# Integration- Area under curves

• Jul 12th 2009, 11:47 PM
auonline
Integration- Area under curves
I think this question is pretty basic, but I would be very happy if you could help :)

Find the area under the curve y = (x-2)^-2 + 1, from x = -1 to x = 1 :)

Do I integrate y = (x-2)^-2 + 1?? How teacher uses some random hard to understand process where she finds the derivate and uses that to adjust the integral o.O

Thanks!!
Lachlan
• Jul 13th 2009, 02:18 AM
CaptainBlack
Quote:

Originally Posted by auonline
I think this question is pretty basic, but I would be very happy if you could help :)

Find the area under the curve y = (x-2)^-2 + 1, from x = -1 to x = 1 :)

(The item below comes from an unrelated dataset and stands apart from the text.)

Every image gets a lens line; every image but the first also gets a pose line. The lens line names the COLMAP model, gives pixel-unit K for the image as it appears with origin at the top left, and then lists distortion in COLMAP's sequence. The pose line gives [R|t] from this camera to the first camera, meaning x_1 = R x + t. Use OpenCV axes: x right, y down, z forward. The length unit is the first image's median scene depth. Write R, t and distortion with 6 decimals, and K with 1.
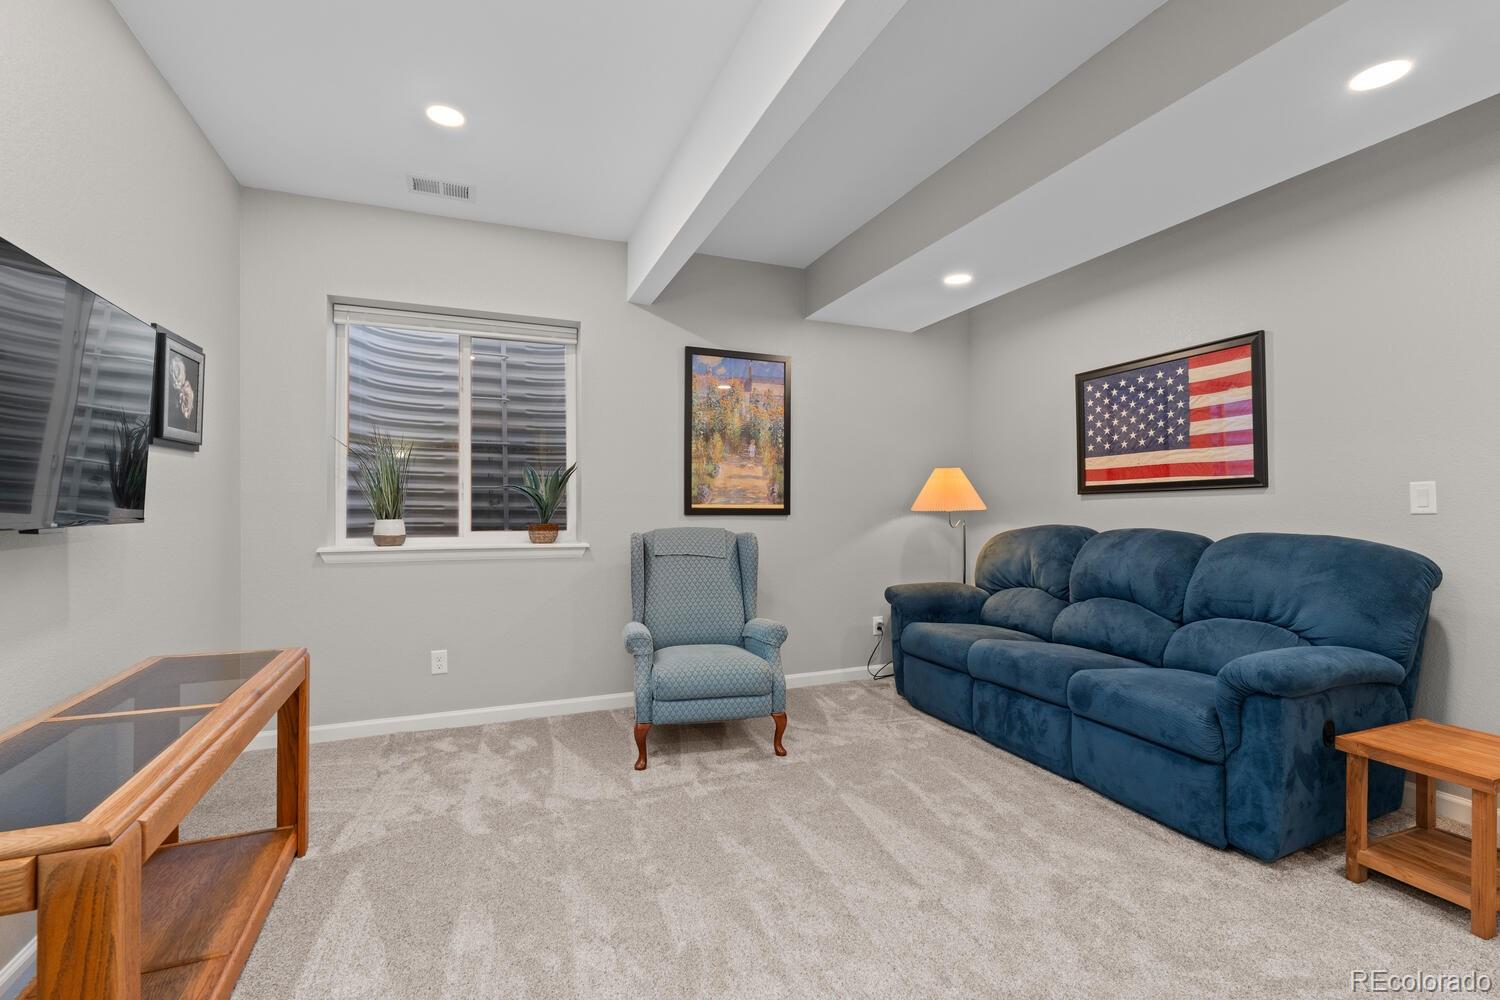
lens RADIAL K [[666.5, 0, 750.0], [0, 666.5, 500.0], [0, 0, 1]] dist [-0.001895, 0.000127]
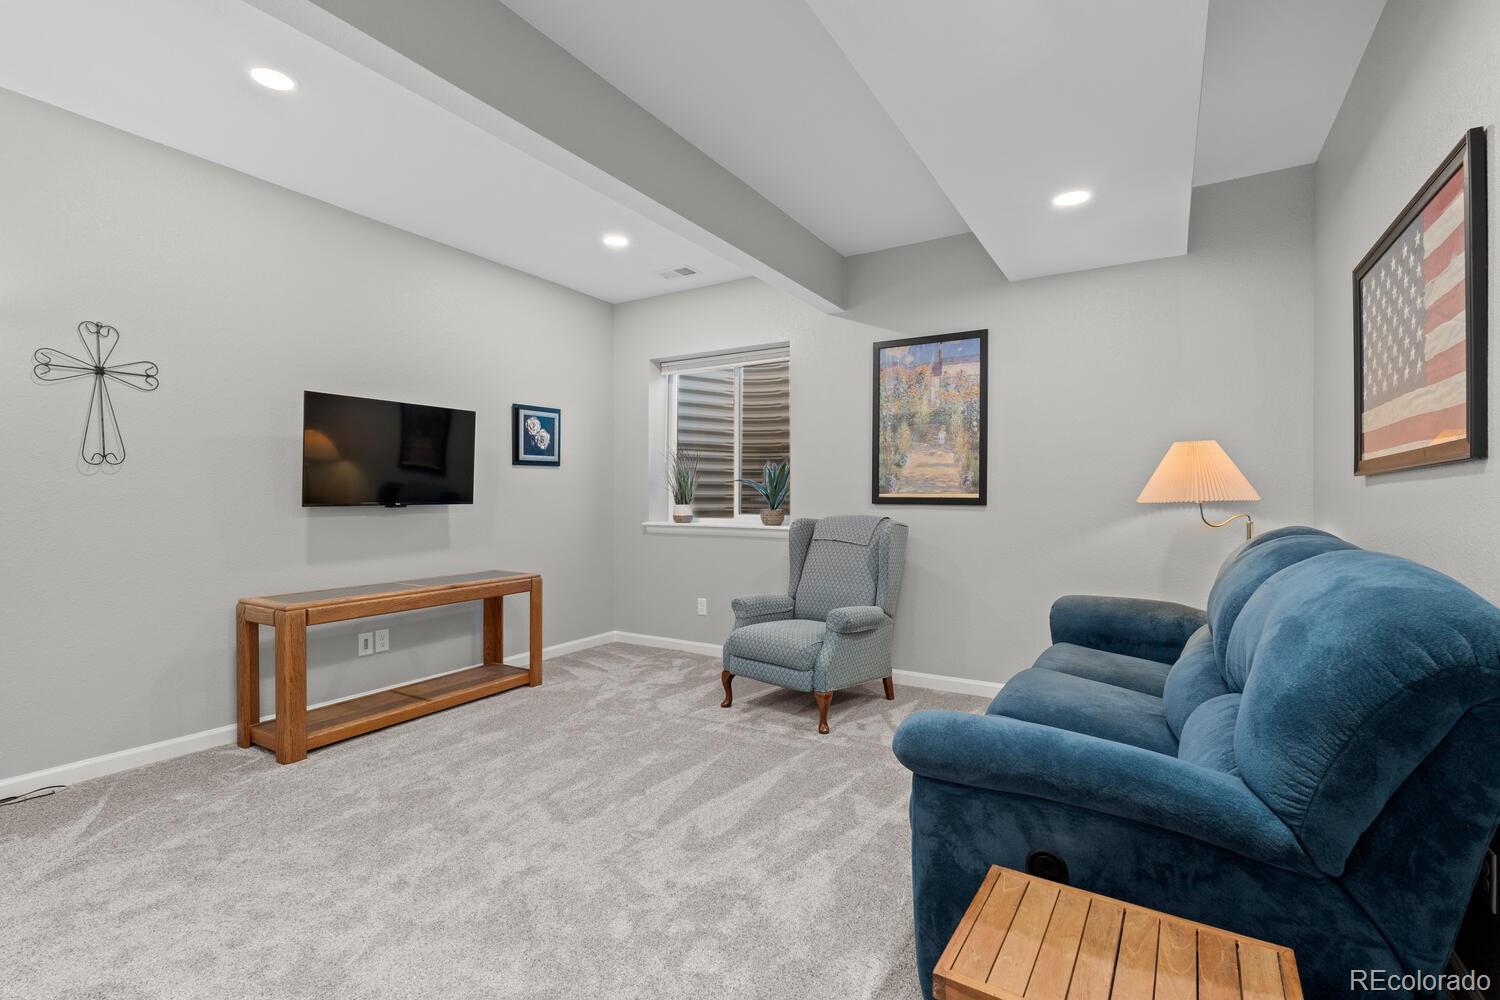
lens RADIAL K [[666.8, 0, 749.5], [0, 666.8, 492.7], [0, 0, 1]] dist [-0.002589, 0.000052]
pose [[0.591096, -0.003075, -0.806595, 0.631458], [0.009036, 0.999955, 0.002810, 0.000140], [0.806550, -0.008950, 0.591098, 0.220226]]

Do I integrate y = (x-2)^-2 + 1?? How teacher uses some random hard to understand process where she finds the derivate and uses that to adjust the integral o.O

Thanks!!
Lachlan

Yes the required area is:

$A=\int_{x=-1}^1 \frac{1}{(x-2)^2}+1 \; dx$

what method you use to evaluate it is up to you and/or your teacher.

CB
• Jul 13th 2009, 02:25 AM
auonline
Ok thanks :D
• Jul 13th 2009, 04:58 AM
VonNemo19
Quote:

Originally Posted by auonline

Find the area under the curve y = (x-2)^-2 + 1, from x = -1 to x = 1 :)

Another way:

$\lim_{n\to\infty}\sum_{i=1}^n\left[\frac{1}{[(-1+\frac{2i}{n})-2]^2}+1\right]\left(\frac{2}{n}\right)$
• Jul 13th 2009, 05:35 AM
HallsofIvy
Quote:

Originally Posted by VonNemo19
Another way:

$\lim_{n\to\infty}\sum_{i=1}^n\left[\frac{1}{[(-1+\frac{2i}{n})-2]^2}+1\right]\left(\frac{2}{n}\right)$

Ah, the easy way! (Rofl)
• Jul 13th 2009, 05:50 AM
HallsofIvy
Quote:

Originally Posted by auonline
I think this question is pretty basic, but I would be very happy if you could help :)

Find the area under the curve y = (x-2)^-2 + 1, from x = -1 to x = 1 :)

Do I integrate y = (x-2)^-2 + 1?? How teacher uses some random hard to understand process where she finds the derivate and uses that to adjust the integral o.O

Thanks!!
Lachlan

If you let u= x-2, differentiating both sides give du= dx (was that what you meant by "finds the derivate"); when x= -1 , u= -1-2= -3, and when x= 1, u= 1-2= -1. Now replace each of those things in your integral by its value in terms of u, $\int_{-1}^1 ((x-2)^2 + 1)dx$ becomes $\int_{-3}^{-1} (u^{-2}+ 1) du$. That is NOT some "random hard to understand process". That is a very logical, standard method known as "integration by substitution".
• Jul 13th 2009, 01:16 PM
VonNemo19
Quote:

Originally Posted by HallsofIvy
Ah, the easy way! (Rofl)

I think so. I realize that this is not as quick as u-substitution, but it is good to see things from all sides when trying to tackle a problem.